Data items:
........

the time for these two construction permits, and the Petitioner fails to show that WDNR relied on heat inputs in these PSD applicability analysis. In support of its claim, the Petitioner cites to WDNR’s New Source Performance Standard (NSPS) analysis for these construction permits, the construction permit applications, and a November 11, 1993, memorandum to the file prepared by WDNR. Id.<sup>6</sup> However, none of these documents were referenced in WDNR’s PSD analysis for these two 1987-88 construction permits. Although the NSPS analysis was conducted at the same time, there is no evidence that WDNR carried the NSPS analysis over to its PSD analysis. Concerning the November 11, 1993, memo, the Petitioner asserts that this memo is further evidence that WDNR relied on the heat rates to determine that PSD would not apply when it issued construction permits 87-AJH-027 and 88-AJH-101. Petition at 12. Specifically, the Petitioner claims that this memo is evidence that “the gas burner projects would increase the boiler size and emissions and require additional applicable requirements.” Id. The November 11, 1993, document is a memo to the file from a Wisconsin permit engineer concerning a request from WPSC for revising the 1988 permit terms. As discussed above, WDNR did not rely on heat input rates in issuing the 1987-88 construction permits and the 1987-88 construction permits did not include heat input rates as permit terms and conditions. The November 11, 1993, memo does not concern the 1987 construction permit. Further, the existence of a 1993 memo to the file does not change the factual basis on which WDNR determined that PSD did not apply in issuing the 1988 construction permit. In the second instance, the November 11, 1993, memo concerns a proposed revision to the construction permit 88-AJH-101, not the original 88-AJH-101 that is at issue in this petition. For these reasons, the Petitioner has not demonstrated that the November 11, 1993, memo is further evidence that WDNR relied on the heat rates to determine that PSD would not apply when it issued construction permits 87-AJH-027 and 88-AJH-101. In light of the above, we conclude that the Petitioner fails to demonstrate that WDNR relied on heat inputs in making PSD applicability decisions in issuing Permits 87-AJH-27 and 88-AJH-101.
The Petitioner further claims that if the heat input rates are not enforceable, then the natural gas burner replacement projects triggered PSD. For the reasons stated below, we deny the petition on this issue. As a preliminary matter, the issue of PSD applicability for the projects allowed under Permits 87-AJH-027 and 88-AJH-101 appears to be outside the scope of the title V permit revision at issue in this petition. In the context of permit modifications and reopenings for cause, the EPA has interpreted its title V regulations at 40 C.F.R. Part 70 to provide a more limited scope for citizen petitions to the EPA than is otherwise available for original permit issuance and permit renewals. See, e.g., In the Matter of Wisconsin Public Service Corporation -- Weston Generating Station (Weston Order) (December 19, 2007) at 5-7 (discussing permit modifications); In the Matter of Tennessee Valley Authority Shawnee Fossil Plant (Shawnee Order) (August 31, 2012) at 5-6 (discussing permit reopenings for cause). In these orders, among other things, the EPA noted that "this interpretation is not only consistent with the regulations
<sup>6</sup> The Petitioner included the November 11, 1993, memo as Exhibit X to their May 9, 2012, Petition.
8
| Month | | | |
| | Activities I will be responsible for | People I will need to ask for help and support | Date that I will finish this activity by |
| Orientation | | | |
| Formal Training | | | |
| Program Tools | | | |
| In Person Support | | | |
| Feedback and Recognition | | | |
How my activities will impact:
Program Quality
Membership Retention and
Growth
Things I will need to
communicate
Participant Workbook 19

........

PROBLEM REQUIREMENTS:
Give only the number of lines in the entries above that contain the string "need".

YOUR SOLUTION:
2